Buhari, 1453 nolu hadisin sonunda, şu cümleyi burada eksik bırakmıştır: Eğer mükellefte, bir yaşını doldurmuş deve yerine, iki yaşını doldurmuş bir tek deve varsa bu, zekat olarak kabul edilir. Beraberinde başka bir şey vermesi istenmez." Bu herkesin ittifak ettiği bir hükümdür.

 

Eğer bunlardan hiçbirini bulamıyorsa, Şafiîler'de sağlam olan görüşe göre (zekat olarak vermek üzere) dilediğini satın alabilir. Bir görüşe göre ise, mutlaka, bir yaşını doldurmuş dişi deve alması gerekir. İmam Malik ve Ahmed İbn Hanbel bu görüştedir.

 

Beraberinde yirmi dirhem veya İki koyun verir": Şafiî, Ahmed ve ehl-i Hadîs bu görüştedir. Sevrî ise on dirhem verileceği görüşündedir. İshak'ın da bu görüşte olduğu nakledilir. Malik'e göre, mutlaka belirtilen yaşta bir deve satın alması gerekir.

 

Hattabî şöyle der: "Bana öyle geliyor ki, Şari' bu tür durumlarda, meseleyi zekat memurunun içtihadına bırakmamak İçin iki koyun veya yirmi dirhem olarak belirlemiştir. Çünkü zekat memurları, zekatı, hakim ya da değer takdirinde bulunabilecek bir experin bulunmadığı ortamlarda toplamaktadır. Bundan dolayı Nebi (s.a.v.), çekişmeye yol açmayacak şekilde ölçüyü kesin olarak belir­lemiştir. Nitekim musarrat olayında verilecek sa' ve ana rahmindeki çocuğun öldürülmesinde verilmesi gereken tazminatta da aynı şekilde davranmıştır.
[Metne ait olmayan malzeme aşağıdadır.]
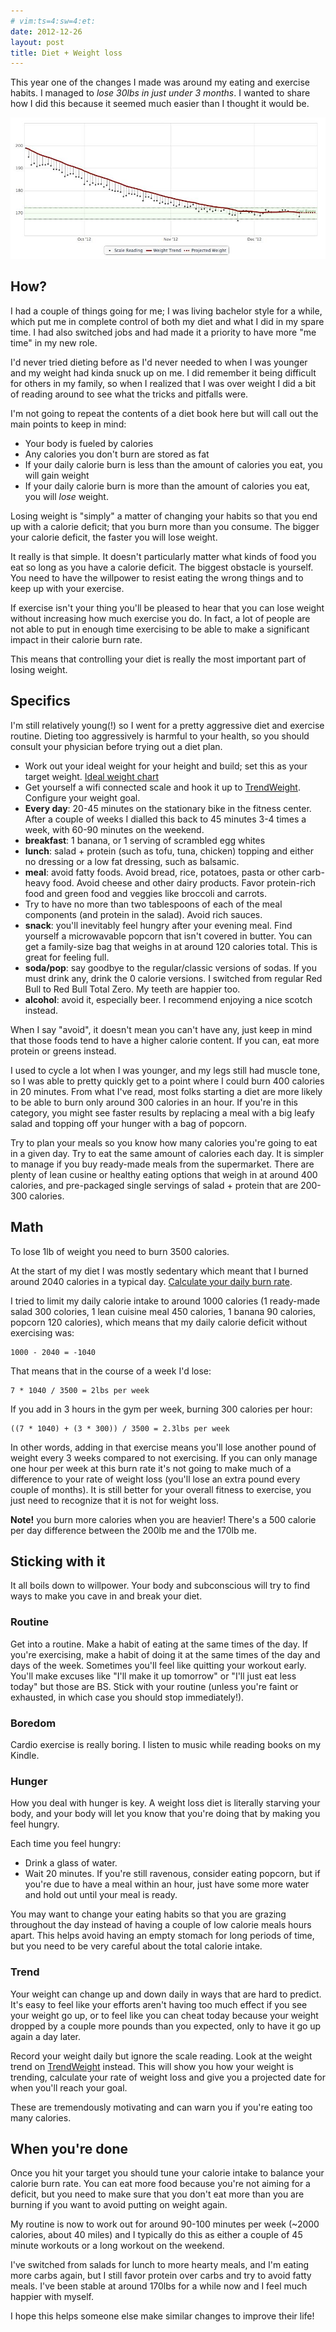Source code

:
 ```yaml
---
# vim:ts=4:sw=4:et:
date: 2012-12-26
layout: post
title: Diet + Weight loss
---
```


This year one of the changes I made was around my eating and exercise habits.
I managed to *lose 30lbs in just under 3 months*.  I wanted to share how I did
this because it seemed much easier than I thought it would be.

<img src="/images/weight-loss.jpg">

<!--more-->

## How?

I had a couple of things going for me; I was living bachelor style for a
while, which put me in complete control of both my diet and what I did in my
spare time.  I had also switched jobs and had made it a priority to have
more "me time" in my new role.

I'd never tried dieting before as I'd never needed to when I was younger and
my weight had kinda snuck up on me.  I did remember it being difficult for
others in my family, so when I realized that I was over weight I did a bit of
reading around to see what the tricks and pitfalls were.

I'm not going to repeat the contents of a diet book here but will call out the
main points to keep in mind:

 * Your body is fueled by calories
 * Any calories you don't burn are stored as fat
 * If your daily calorie burn is less than the amount of calories you eat, you will gain weight
 * If your daily calorie burn is more than the amount of calories you eat, you will *lose* weight.

Losing weight is "simply" a matter of changing your habits so that you end up
with a calorie deficit; that you burn more than you consume.  The bigger your
calorie deficit, the faster you will lose weight.

It really is that simple.  It doesn't particularly matter what kinds of food
you eat so long as you have a calorie deficit.  The biggest obstacle is
yourself.  You need to have the willpower to resist eating the wrong things
and to keep up with your exercise.

If exercise isn't your thing you'll be pleased to hear that you can lose
weight without increasing how much exercise you do.  In fact, a lot of people
are not able to put in enough time exercising to be able to make a significant
impact in their calorie burn rate.

This means that controlling your diet is really the most important part of
losing weight.

## Specifics

I'm still relatively young(!) so I went for a pretty aggressive diet and
exercise routine.  Dieting too aggressively is harmful to your health, so
you should consult your physician before trying out a diet plan.

 * Work out your ideal weight for your height and build; set this as your target weight.  [Ideal weight chart](http://www.healthchecksystems.com/heightweightchart.htm)
 * Get yourself a wifi connected scale and hook it up to [TrendWeight](https://trendweight.com).  Configure your weight goal.
 * **Every day**: 20-45 minutes on the stationary bike in the fitness center.
   After a couple of weeks I dialled this back to 45 minutes 3-4 times a week,
   with 60-90 minutes on the weekend.
 * **breakfast**: 1 banana, or 1 serving of scrambled egg whites
 * **lunch**: salad + protein (such as tofu, tuna, chicken) topping and either no dressing or a low fat dressing, such as balsamic.
 * **meal**: avoid fatty foods.  Avoid bread, rice, potatoes, pasta or other carb-heavy food.  Avoid cheese and other dairy products.  Favor protein-rich food and green food and veggies like broccoli and carrots.
 * Try to have no more than two tablespoons of each of the meal components (and protein in the salad).  Avoid rich sauces.
 * **snack**: you'll inevitably feel hungry after your evening meal.  Find yourself a microwavable popcorn that isn't covered in butter.  You can get a family-size bag that weighs in at around 120 calories total.  This is great for feeling full.
 * **soda/pop**: say goodbye to the regular/classic versions of sodas.  If you must drink any, drink the 0 calorie versions.  I switched from regular Red Bull to Red Bull Total Zero.  My teeth are happier too.
 * **alcohol**: avoid it, especially beer.  I recommend enjoying a nice scotch instead.

When I say "avoid", it doesn't mean you can't have any, just keep in mind that
those foods tend to have a higher calorie content.  If you can, eat more
protein or greens instead.

I used to cycle a lot when I was younger, and my legs still had muscle tone,
so I was able to pretty quickly get to a point where I could burn 400 calories
in 20 minutes.  From what I've read, most folks starting a diet are more
likely to be able to burn only around 300 calories in an hour.  If you're in
this category, you might see faster results by replacing a meal with a big
leafy salad and topping off your hunger with a bag of popcorn.

Try to plan your meals so you know how many calories you're going to eat in a
given day.  Try to eat the same amount of calories each day.  It is simpler to
manage if you buy ready-made meals from the supermarket.  There are plenty of
lean cusine or healthy eating options that weigh in at around 400 calories,
and pre-packaged single servings of salad + protein that are 200-300 calories.

## Math

To lose 1lb of weight you need to burn 3500 calories.

At the start of my diet I was mostly sedentary which meant that I burned around 2040 calories in a typical day.  [Calculate your daily burn rate](http://caloriecount.about.com/cc/calories-burned.php).

I tried to limit my daily calorie intake to around 1000 calories (1 ready-made
salad 300 colories, 1 lean cuisine meal 450 calories, 1 banana 90 calories,
popcorn 120 calories), which means that my daily calorie deficit without
exercising was:

    1000 - 2040 = -1040

That means that in the course of a week I'd lose:

    7 * 1040 / 3500 = 2lbs per week

If you add in 3 hours in the gym per week, burning 300 calories per hour:

    ((7 * 1040) + (3 * 300)) / 3500 = 2.3lbs per week

In other words, adding in that exercise means you'll lose another pound of
weight every 3 weeks compared to not exercising.  If you can only manage one
hour per week at this burn rate it's not going to make much of a difference to
your rate of weight loss (you'll lose an extra pound every couple of months).
It is still better for your overall fitness to exercise, you just need to
recognize that it is not for weight loss.

**Note!** you burn more calories when you are heavier!  There's a 500 calorie
per day difference between the 200lb me and the 170lb me.

## Sticking with it

It all boils down to willpower.  Your body and subconscious will try to
find ways to make you cave in and break your diet.

### Routine

Get into a routine.  Make a habit of eating at the same times of the day.  If
you're exercising, make a habit of doing it at the same times of the day and
days of the week.  Sometimes you'll feel like quitting your workout early.
You'll make excuses like "I'll make it up tomorrow" or "I'll just eat less
today" but those are BS.  Stick with your routine (unless you're faint or
exhausted, in which case you should stop immediately!).

### Boredom

Cardio exercise is really boring.  I listen to music while reading books on my Kindle.

### Hunger

How you deal with hunger is key.  A weight loss diet is literally starving
your body, and your body will let you know that you're doing that by making
you feel hungry.

Each time you feel hungry:

 * Drink a glass of water.
 * Wait 20 minutes.  If you're still ravenous, consider eating popcorn, but if you're due to have a meal within an hour, just have some more water and hold out until your meal is ready.

You may want to change your eating habits so that you are grazing throughout
the day instead of having a couple of low calorie meals hours apart.  This
helps avoid having an empty stomach for long periods of time, but you need to
be very careful about the total calorie intake.

### Trend

Your weight can change up and down daily in ways that are hard to predict.
It's easy to feel like your efforts aren't having too much effect if you see
your weight go up, or to feel like you can cheat today because your weight
dropped by a couple more pounds than you expected, only to have it go up again
a day later.

Record your weight daily but ignore the scale reading.  Look at the weight
trend on [TrendWeight](https://trendweight.com) instead.  This will show you
how your weight is trending, calculate your rate of weight loss and give you a
projected date for when you'll reach your goal.

These are tremendously motivating and can warn you if you're eating too many
calories.

## When you're done

Once you hit your target you should tune your calorie intake to balance your
calorie burn rate.  You can eat more food because you're not aiming for a
deficit, but you need to make sure that you don't eat more than you are
burning if you want to avoid putting on weight again.

My routine is now to work out for around 90-100 minutes per week (~2000
calories, about 40 miles) and I typically do this as either a couple of 45
minute workouts or a long workout on the weekend.

I've switched from salads for lunch to more hearty meals, and I'm eating more
carbs again, but I still favor protein over carbs and try to avoid fatty
meals.  I've been stable at around 170lbs for a while now and I feel much
happier with myself.

I hope this helps someone else make similar changes to improve their life!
Allah (c.c) en iyisini bilir.

 

"Üç yüz koyundan sonra her yüz koyun için bir koyun vermek gerekir.": Buna göre, dört yüz olmadıkça dördüncü bir koyun vermek gerekmez. Fakihler çoğunluğunun görüşü böyledir. Kendisinden sonra gelen nisabı beyan etmek amacıyla "üç yüz" ifadesi kullanılmıştır. Çünkü öncesinde yer alan matrahlar belirli bir artışla değil, muhteliftir.

 

Hasen İbn Salih gibi Kufe'li bazı alimlere ve Ahmed İbn Hanbel'e göre, üç yüz koyundan bir fazla olsa dört koyun zekat verilmesi gerekir.

 

Yüz doksan dirhem olursa" ifadesinden, sanki iki yüz dirheme varıncaya kadar yüz doksandan bir miktar fazla olsa zekat verilmesi gerektiği anlamı çıkmaktadır. Oysa hüküm böyle değildir. Yüz doksan şeklinde anılması, iki yüze ulaşmadan önceki son ondalık rakam olmasındandır. Hesap tam sayıyı aştığında onluk yüzlük ve binlik sayılara göre hesaplanır. "Yüz doksan olursa" ifadesi, iki yüz dirheme ulaşmadıkça zekat vermek gerekmediğini göstermek içindir. Ön­cesinde yer alan "Beş ukiyyeden (iki yüz dirhem) aşağı gümüşte zekat vermek gerekmez" ifadesi de buna delildir. Yine "sahibi istemedikçe" yani bağış olarak vermek istemedikçe İfadesi de bunu gösterir.